** Using the information **
**a)** Answer the following from the Sarpeidon commentary:
(i) What does Sarpeidon lack, according to the text, despite having time travel technology?
(ii) Whose computer does the controller described in the text look exactly like?
(iii) As what are the duplicates of Mr. Atoz identified?
**b)** Carry on the Sarpeidon commentary from the point at which it stops.

##### Source text

The only way McCoy is able to get through to him is by presenting the situation completely logically. Granted, he does logically explain it in a most heated and emotional tone, but that’s why we love ya, Bones.

Of course they return home, with Spock having learned what joys could be his without the constant mental influence from his race subduing his feelings, and the powerful restrictions they place on his actions once the connection is reestablished.

 Yes, I do believe this whole thing was an Andromedan set up to teach Spock a lesson, again.

The evidence:

Sarpeidon has no space flight, but has pinpoint controlled time travel technology in only one direction.

The controller for their mini Guardian at the Edge of Forever looks exactly like Gary Seven’s computer.

The easiest way for there to be multiple versions of Mr. Atoz would have been a series of short hops through the Atavachron. 
However, the duplicates are identified as artificial.  In other words, androids that are indistinguishable from humans.

Atoz knows Kirk would be interested in cowboy times.

The Captain ends up in a place where he finds help to escape after being conveniently delayed for a while.

There’s no other viable explanation for why Kirk, or Spock and McCoy didn’t immediately reappear in the library when they all instantly turned around and pushed on the same walls they came back through at the end of the episode, once the teaching was complete.

Either Sarpeidon’s history was an exact duplicate of earth, or whoever built the Atavachron got a good deal on Republic Serial stock footage.

In fact, based on those similarities, and the fact that tossing the entire population back in time would be a fantastic way to accidentally cause the rescue machine to wink out of existence, I don’t think it’s a time machine at all. I think those CD’s (which they still call “tapes,” gotta love the Sixties) create little pocket universes.

##########
##### Dataset

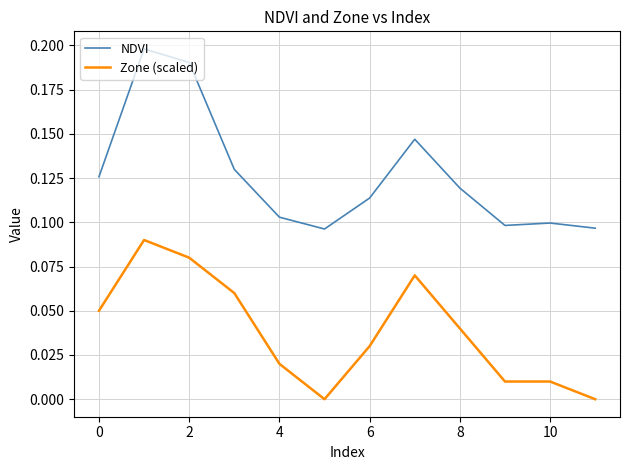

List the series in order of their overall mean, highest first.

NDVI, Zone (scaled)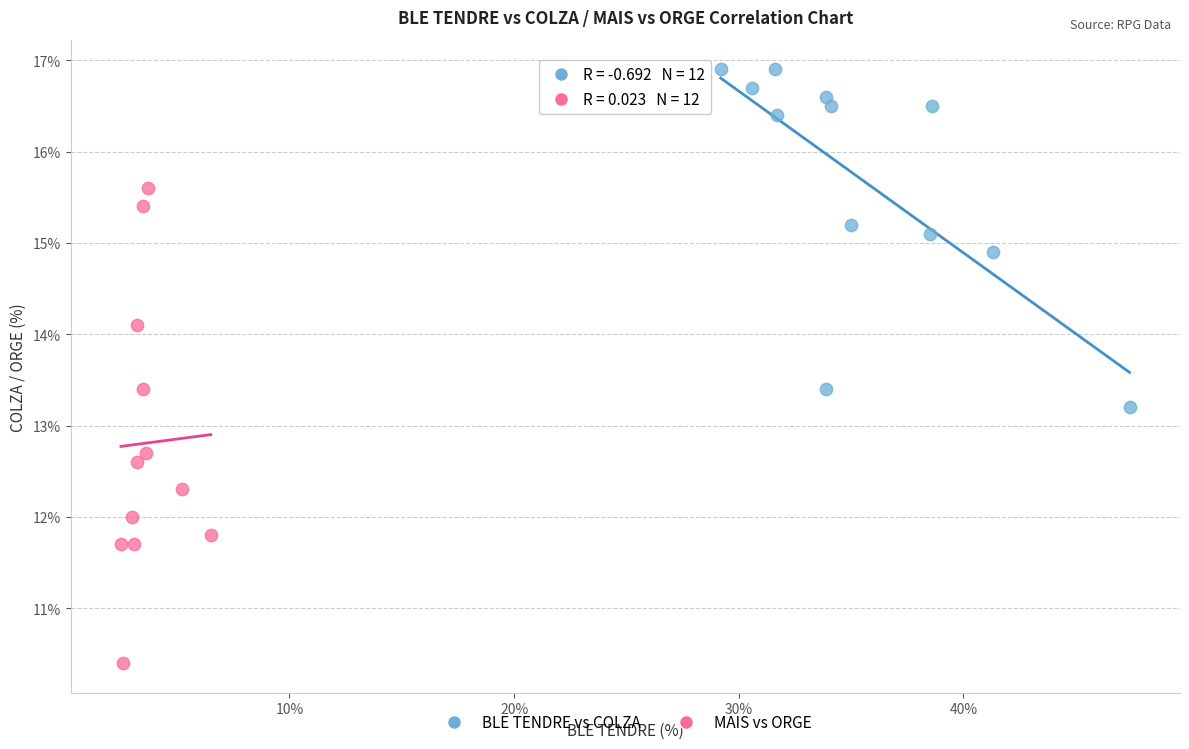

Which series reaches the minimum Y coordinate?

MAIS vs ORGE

##########
##### Dataset

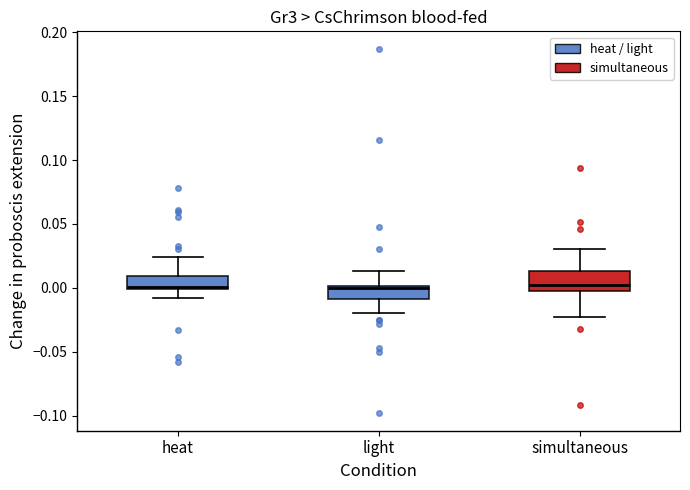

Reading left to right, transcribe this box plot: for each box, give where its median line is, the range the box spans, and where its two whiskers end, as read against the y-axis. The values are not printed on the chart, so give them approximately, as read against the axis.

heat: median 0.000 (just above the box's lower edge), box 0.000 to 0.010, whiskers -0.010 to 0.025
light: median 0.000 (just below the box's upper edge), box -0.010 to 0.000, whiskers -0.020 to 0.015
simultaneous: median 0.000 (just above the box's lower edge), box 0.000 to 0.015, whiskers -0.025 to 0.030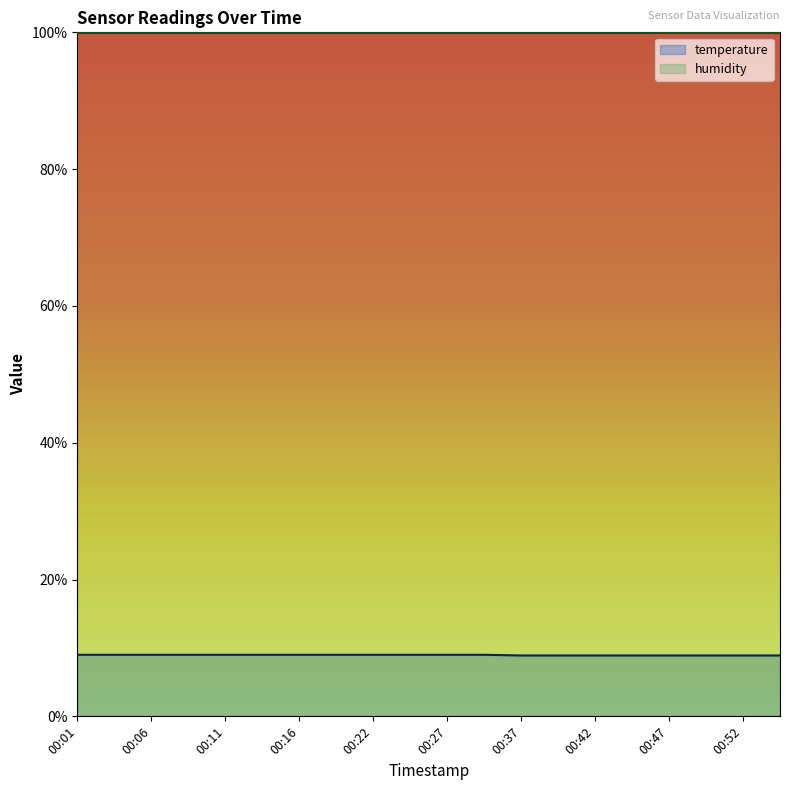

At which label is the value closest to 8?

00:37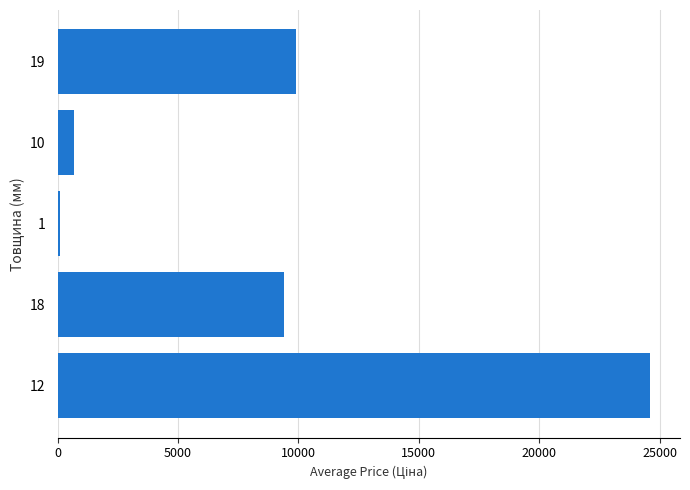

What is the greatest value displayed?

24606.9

##########

** Responses per task **
**a)**
(i) Space flight.
(ii) Gary Seven's.
(iii) As artificial, meaning androids that are indistinguishable from humans.

**b)**
That would still isolate Spock, without the inevitable probability stacking of having civilization vanish or change before the machine is made.  Plus if it was really a time machine, you’d think someone would have steered society towards space ark development.  Based on what we learned from Lazarus and in the Mirror Universe, the “cell adjustment” also makes oodles more sense this way.

Spock must have known this, as he has several time travel options at his disposal, and doesn’t use any to go get her.
(In cannon anyway, for one failed attempt to find her that yielded a surprise, check out Yesterday’s Son by AC Crispin.)

Getting Spock to realize the standard, logical Vulcan path isn’t the only way to view the universe must be important to these beings.

“Turnabout Intruder”
June 3, 1969
Mom Title: “Kirk is a Woman”

Captain Kirk harbors absolutely no suspicions on Camus II that his known to be unhinged ex may be planning a trap for him...I guess he hasn’t been watching this series.

There’s an exchange that gets hotly debated by the fandom and creators from this final episode:

Janice, “Your world of starship captains doesn't admit women. It isn't fair.”
Jim, “No, it isn't.”

This has been used as evidence that women can’t be captains, or Kirk is a misogynist, or Lester is coo-coo and Kirk is humoring her.

I think it’s a previous love interest calling him out on thinking he can’t be a captain, and have a serious, steady girlfriend.  Given the number of “pre-captain” ladies he’s left behind, that was probably the excuse he gave all of them.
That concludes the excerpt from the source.